Before we begin training, we need to define where our model files and logs will be saved. We also need to override some of the settings used to pre-train the foundation model with our own settings.

In [10]:
EXP_DIR = f"./exp/finetune"
STATS_DIR = f"./exp/stats_finetune"
finetune_config = ez.config.update_finetune_config(
	's2t',
	pretrain_config,
	f"./config/finetune.yaml"
)

# You can edit your config by changing the finetune.yaml file directly (but make sure you rerun this cell again!)
# You can also change it programatically like this
finetune_config['max_epoch'] = 1
finetune_config['num_iters_per_epoch'] = 500

Finally, we just need to pass our model, data, and configs to a trainer.

In [11]:
trainer = ez.Trainer(
    task='s2t',
    train_config=finetune_config,
    train_dataset=train_dataset,
    valid_dataset=valid_dataset,
    build_model_fn=build_model_fn, # provide the pre-trained model
    data_info=data_info,
    output_dir=EXP_DIR,
    stats_dir=STATS_DIR,
    ngpu=1
)

In [12]:
trainer.collect_stats() # collect audio/text length information to construct batches

/usr/bin/python3 /usr/local/lib/python3.12/dist-packages/colab_kernel_launcher.py -f /root/.local/share/jupyter/runtime/kernel-d46b9550-eb4f-43b9-adad-3129c1db55f8.json


Trainable parameters: 101182628


In [13]:
trainer.train() # every 100 steps takes ~1 min

/usr/bin/python3 /usr/local/lib/python3.12/dist-packages/colab_kernel_launcher.py -f /root/.local/share/jupyter/runtime/kernel-d46b9550-eb4f-43b9-adad-3129c1db55f8.json


Trainable parameters: 101182628


  with autocast(
  with autocast(False):
  with autocast(


## Inference

Here is a demo of how to perform inference, and how to load checkpoints.

In [14]:
id, sample_test_utterance = test_dataset.__getitem__(0)

In [15]:
pretrained_model.s2t_model.cuda()
pretrained_model.device = 'cuda'

d = torch.load("original.pth")
pretrained_model.s2t_model.load_state_dict(d)
pred = pretrained_model(sample_test_utterance['speech'])
print('PREDICTED: ' + pred[0][0])
print('REFERENCE: ' + sample_test_utterance['text_raw'])

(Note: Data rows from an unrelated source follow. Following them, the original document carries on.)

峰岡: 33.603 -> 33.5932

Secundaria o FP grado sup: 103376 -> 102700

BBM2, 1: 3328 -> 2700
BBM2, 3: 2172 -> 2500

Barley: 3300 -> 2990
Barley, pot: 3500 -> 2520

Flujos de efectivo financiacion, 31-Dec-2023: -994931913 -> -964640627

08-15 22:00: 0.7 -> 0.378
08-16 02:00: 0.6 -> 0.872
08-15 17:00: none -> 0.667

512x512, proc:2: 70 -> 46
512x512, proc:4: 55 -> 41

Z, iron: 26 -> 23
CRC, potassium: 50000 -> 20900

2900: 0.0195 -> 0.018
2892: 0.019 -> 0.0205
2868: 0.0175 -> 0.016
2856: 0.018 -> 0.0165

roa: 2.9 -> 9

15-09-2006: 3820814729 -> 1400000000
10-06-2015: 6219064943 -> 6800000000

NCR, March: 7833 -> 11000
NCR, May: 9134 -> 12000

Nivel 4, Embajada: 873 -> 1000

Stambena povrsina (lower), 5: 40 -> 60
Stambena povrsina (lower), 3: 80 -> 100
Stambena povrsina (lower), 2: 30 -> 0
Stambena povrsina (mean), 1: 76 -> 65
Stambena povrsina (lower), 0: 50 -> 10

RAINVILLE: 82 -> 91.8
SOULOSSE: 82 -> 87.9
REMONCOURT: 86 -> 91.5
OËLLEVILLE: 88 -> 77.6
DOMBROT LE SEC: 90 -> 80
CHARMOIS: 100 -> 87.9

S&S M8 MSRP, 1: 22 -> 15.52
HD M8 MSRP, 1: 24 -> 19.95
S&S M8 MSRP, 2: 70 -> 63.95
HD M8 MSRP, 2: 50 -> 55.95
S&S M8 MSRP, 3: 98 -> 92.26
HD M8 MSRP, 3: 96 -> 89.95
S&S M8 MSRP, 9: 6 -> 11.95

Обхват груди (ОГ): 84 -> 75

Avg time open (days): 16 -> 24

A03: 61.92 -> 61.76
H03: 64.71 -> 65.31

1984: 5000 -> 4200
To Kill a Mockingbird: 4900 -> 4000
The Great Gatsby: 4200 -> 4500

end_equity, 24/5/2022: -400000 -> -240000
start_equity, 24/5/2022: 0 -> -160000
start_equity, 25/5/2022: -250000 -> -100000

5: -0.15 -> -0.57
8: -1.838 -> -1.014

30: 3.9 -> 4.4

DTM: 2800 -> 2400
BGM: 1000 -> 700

PREDICTED: <eng><asr><notimestamps> However, due to the slow communication channels, styles in the west could lag behind by twenty five to thirty years.
REFERENCE: however due to the slow communication channels styles in the west could lag behind by 25 to 30 year


### Inference with fine-tuned model

In [16]:
d = torch.load("./exp/finetune/1epoch.pth")
pretrained_model.s2t_model.load_state_dict(d)
pred = pretrained_model(sample_test_utterance['speech'])
print('PREDICTED: ' + pred[0][0])
print('REFERENCE: ' + sample_test_utterance['text_raw'])

PREDICTED: <eng><asr><notimestamps> however due to the slow communication channels styles in the west could lag behind by 25 to 30 years
REFERENCE: however due to the slow communication channels styles in the west could lag behind by 25 to 30 year


## ✅ Task 1
Now that you have performed inference with both the pre-trained model and your fine-tuned model, provide some qualitative analyses of the results. How does the output between the two models differ? Do you observe any stylistic differences in the transcriptions?

(Your answer here)

## ✅ Task 2


A good way to understand the capabilities of neural models is to play with them yourself. Record a brief audio clip of yourself speaking. How accurately does the model transcribe your speech?

Then, utter the same sentence, but vary some characteristics of your speech. For example, you can try speaking faster, in a different pitch, or in a different accent. How does the resulting transcription change?

Finally, if the model made any mistakes in its transcriptions, why do you think these errors occured?

In [None]:
# You may need to run this cell twice before it will work the first time
!rm recording.webm
!rm recording.wav
from ipywebrtc import AudioRecorder, CameraStream
from google.colab import output
output.enable_custom_widget_manager()
mic = AudioRecorder(stream=CameraStream(constraints={'audio': True,'video':False}))
mic # press the circle to record, press it again to stop recording

In [None]:
with open('recording.webm', 'wb') as out_f:
    out_f.write(mic.audio.value)
audio, sr = librosa.load('recording.webm', sr=16000) # ASR typically uses 16kHz audio
pretrained_model(audio)[0][0]

(Your answer here)